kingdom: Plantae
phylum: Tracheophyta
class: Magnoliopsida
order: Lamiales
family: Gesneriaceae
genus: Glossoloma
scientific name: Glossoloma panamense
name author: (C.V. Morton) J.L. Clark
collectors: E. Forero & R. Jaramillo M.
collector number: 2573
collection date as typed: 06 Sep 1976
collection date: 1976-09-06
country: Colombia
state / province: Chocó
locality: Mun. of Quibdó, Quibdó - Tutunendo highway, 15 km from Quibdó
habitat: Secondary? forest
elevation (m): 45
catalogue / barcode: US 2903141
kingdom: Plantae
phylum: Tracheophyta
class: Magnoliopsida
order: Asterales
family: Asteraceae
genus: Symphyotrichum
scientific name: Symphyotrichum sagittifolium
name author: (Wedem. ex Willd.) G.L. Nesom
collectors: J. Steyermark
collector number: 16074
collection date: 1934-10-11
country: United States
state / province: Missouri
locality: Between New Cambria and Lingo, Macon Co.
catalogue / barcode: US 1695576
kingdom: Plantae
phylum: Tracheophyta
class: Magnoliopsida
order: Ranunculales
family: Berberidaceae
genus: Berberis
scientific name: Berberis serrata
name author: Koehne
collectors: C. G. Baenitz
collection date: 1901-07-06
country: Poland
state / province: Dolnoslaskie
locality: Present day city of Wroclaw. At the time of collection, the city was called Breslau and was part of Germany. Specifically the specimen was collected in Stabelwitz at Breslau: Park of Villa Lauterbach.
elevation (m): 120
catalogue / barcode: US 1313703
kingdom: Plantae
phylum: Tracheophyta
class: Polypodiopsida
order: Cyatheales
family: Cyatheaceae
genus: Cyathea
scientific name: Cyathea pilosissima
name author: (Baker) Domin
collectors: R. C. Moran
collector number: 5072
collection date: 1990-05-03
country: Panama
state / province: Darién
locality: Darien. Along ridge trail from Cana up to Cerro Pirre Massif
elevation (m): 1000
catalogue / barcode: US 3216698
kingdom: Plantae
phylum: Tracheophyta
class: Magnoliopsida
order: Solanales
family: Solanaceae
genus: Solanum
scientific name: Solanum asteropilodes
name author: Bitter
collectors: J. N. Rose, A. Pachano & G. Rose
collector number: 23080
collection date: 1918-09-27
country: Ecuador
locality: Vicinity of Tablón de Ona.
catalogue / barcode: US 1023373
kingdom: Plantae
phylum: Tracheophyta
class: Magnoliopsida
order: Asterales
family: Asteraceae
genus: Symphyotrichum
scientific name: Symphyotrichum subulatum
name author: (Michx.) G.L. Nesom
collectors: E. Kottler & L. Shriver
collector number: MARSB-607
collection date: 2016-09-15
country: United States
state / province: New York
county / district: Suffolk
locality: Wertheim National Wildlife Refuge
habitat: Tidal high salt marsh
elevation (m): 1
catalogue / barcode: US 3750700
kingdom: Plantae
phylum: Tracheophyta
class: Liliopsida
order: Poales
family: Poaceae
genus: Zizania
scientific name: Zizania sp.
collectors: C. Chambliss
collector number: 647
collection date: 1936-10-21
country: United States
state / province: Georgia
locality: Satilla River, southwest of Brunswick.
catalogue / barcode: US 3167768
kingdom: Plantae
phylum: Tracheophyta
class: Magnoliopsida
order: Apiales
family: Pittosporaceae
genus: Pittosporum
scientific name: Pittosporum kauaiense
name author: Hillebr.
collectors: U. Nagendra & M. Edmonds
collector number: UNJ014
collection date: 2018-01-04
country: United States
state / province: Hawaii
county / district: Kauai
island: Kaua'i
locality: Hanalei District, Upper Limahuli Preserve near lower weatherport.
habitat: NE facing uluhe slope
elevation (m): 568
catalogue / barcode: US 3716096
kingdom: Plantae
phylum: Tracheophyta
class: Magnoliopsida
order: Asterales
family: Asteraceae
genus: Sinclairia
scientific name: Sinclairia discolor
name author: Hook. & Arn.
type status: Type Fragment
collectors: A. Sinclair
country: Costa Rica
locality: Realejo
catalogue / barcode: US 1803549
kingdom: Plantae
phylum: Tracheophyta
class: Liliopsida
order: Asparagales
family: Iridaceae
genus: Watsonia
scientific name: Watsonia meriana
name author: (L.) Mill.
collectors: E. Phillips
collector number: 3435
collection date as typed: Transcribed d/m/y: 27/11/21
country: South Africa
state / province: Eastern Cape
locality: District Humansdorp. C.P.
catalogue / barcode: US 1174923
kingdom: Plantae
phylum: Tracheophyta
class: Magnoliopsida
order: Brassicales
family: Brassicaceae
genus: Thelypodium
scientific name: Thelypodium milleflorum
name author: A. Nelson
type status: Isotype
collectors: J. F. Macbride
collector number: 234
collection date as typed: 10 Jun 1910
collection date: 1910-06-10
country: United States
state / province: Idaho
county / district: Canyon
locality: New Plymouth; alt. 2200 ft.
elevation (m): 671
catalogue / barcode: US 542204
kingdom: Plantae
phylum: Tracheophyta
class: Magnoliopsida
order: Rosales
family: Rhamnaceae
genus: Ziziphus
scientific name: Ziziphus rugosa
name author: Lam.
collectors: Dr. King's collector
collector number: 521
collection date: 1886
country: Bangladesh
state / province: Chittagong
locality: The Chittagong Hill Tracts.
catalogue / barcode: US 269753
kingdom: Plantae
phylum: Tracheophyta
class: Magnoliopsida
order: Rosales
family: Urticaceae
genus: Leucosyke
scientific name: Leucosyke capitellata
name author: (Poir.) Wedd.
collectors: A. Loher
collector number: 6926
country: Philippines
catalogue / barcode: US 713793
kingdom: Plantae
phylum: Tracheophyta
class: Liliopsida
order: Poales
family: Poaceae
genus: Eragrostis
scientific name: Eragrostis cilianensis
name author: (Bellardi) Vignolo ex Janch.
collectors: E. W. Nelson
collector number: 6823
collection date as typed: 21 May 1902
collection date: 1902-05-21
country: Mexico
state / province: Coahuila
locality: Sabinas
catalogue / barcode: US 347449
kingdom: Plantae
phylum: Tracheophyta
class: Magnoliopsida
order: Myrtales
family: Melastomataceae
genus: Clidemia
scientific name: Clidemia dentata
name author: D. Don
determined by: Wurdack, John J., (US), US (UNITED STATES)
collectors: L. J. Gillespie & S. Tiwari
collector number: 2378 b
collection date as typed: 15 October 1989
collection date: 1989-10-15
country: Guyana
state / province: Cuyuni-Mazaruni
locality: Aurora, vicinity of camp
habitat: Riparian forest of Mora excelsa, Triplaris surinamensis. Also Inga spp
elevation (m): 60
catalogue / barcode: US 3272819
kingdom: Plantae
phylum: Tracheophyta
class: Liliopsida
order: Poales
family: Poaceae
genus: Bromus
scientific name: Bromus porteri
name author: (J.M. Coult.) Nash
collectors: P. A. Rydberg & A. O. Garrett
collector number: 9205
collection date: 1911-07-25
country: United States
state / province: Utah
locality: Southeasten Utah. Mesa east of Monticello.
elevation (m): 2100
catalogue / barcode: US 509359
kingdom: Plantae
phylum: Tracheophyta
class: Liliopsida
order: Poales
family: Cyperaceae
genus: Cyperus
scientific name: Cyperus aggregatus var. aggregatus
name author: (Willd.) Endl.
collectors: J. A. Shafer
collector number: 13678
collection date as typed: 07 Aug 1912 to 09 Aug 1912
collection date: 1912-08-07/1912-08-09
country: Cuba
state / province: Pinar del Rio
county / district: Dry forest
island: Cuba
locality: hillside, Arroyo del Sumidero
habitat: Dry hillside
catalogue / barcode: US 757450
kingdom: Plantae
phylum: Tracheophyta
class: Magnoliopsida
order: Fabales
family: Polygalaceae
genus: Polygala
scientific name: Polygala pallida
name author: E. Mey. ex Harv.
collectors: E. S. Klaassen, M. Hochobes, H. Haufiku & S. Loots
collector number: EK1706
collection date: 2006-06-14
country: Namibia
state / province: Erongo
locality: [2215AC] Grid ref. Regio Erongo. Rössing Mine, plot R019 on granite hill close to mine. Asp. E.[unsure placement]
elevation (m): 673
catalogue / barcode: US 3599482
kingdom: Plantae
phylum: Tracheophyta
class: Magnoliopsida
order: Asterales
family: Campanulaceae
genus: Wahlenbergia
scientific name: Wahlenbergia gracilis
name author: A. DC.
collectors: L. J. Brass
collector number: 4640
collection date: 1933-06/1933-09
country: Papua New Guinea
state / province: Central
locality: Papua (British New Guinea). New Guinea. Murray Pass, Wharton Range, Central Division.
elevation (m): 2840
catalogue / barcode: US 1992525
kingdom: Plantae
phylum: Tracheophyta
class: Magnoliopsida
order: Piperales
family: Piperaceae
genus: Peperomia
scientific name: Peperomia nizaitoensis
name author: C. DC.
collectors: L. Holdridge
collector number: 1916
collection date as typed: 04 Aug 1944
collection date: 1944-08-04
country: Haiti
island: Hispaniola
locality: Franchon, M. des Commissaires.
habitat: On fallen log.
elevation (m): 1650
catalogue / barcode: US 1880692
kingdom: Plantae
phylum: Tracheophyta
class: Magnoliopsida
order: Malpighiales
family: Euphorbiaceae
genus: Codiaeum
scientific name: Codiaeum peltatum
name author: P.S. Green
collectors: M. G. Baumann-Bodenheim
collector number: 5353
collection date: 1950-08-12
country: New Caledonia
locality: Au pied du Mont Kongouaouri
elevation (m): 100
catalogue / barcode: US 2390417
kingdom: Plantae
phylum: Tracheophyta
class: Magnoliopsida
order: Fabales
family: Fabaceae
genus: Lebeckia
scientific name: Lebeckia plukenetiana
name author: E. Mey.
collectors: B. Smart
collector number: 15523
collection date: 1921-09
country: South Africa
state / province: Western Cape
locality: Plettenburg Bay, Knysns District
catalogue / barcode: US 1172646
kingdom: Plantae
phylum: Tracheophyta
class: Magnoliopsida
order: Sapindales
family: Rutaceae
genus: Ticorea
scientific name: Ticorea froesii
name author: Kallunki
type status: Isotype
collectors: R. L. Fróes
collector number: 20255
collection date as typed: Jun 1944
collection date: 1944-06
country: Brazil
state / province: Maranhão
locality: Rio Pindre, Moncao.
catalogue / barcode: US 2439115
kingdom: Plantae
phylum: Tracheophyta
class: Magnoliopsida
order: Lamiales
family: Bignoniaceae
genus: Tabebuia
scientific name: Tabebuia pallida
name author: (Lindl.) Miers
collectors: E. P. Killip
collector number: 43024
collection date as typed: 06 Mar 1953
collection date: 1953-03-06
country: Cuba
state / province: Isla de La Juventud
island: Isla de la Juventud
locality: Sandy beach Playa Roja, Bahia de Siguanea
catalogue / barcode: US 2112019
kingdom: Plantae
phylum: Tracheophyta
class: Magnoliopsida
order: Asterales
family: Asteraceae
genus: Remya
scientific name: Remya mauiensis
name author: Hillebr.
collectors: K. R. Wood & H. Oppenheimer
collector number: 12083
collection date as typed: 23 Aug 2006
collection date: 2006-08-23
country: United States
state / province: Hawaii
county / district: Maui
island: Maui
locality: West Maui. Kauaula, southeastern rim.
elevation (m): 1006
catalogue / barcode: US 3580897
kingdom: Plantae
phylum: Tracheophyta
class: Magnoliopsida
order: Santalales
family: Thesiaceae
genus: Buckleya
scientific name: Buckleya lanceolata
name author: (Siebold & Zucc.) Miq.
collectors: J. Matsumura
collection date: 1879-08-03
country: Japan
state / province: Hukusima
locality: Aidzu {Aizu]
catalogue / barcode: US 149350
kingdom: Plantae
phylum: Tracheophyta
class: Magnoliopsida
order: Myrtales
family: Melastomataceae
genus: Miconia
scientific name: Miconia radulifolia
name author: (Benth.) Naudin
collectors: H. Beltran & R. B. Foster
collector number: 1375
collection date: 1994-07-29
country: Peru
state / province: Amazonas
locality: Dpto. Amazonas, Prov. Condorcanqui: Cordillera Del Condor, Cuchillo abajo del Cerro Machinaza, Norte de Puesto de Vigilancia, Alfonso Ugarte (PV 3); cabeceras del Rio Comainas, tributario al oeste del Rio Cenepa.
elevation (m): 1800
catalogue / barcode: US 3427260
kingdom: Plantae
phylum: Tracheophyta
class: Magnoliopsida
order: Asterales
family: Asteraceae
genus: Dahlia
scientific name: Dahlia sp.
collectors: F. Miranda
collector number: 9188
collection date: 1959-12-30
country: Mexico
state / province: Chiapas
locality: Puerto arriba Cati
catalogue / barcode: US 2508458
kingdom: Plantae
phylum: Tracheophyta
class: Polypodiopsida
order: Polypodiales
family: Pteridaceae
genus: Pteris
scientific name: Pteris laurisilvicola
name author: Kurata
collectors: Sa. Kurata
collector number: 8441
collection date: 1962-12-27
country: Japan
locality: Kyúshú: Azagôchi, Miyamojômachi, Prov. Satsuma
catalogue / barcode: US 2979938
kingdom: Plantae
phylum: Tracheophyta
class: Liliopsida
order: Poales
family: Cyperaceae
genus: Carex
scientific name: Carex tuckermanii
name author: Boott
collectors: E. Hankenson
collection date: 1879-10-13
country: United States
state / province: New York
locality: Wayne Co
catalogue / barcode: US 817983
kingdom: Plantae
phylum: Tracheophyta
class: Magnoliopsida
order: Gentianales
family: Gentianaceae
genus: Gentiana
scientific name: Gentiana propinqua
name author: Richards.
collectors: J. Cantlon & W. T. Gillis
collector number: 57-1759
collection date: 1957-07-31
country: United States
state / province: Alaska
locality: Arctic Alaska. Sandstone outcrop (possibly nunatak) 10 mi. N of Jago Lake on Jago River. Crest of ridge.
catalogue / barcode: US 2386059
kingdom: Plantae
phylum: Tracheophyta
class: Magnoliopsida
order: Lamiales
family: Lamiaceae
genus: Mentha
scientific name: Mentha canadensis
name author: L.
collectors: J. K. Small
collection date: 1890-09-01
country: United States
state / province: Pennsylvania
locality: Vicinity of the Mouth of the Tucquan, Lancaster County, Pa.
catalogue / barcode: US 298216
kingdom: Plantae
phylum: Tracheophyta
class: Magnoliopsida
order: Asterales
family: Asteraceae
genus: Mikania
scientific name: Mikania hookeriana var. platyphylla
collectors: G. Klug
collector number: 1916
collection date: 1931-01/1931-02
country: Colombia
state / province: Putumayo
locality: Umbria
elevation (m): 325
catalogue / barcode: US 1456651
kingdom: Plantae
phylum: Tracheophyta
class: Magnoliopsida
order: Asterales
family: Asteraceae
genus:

· · · · · · ·

## Instructions for the task
Lay out everything in the records above from the line containing "collector number: 16074" down to the line containing "state / province: Dolnoslaskie", both included, as a Markdown table with the columns Row and Entry. Number each line in Row, and leave out any blank lines.

## Output of the exercise
| Row | Entry |
|---|---|
| 1 | collector number: 16074 |
| 2 | collection date: 1934-10-11 |
| 3 | country: United States |
| 4 | state / province: Missouri |
| 5 | locality: Between New Cambria and Lingo, Macon Co. |
| 6 | catalogue / barcode: US 1695576 |
| 7 | kingdom: Plantae |
| 8 | phylum: Tracheophyta |
| 9 | class: Magnoliopsida |
| 10 | order: Ranunculales |
| 11 | family: Berberidaceae |
| 12 | genus: Berberis |
| 13 | scientific name: Berberis serrata |
| 14 | name author: Koehne |
| 15 | collectors: C. G. Baenitz |
| 16 | collection date: 1901-07-06 |
| 17 | country: Poland |
| 18 | state / province: Dolnoslaskie |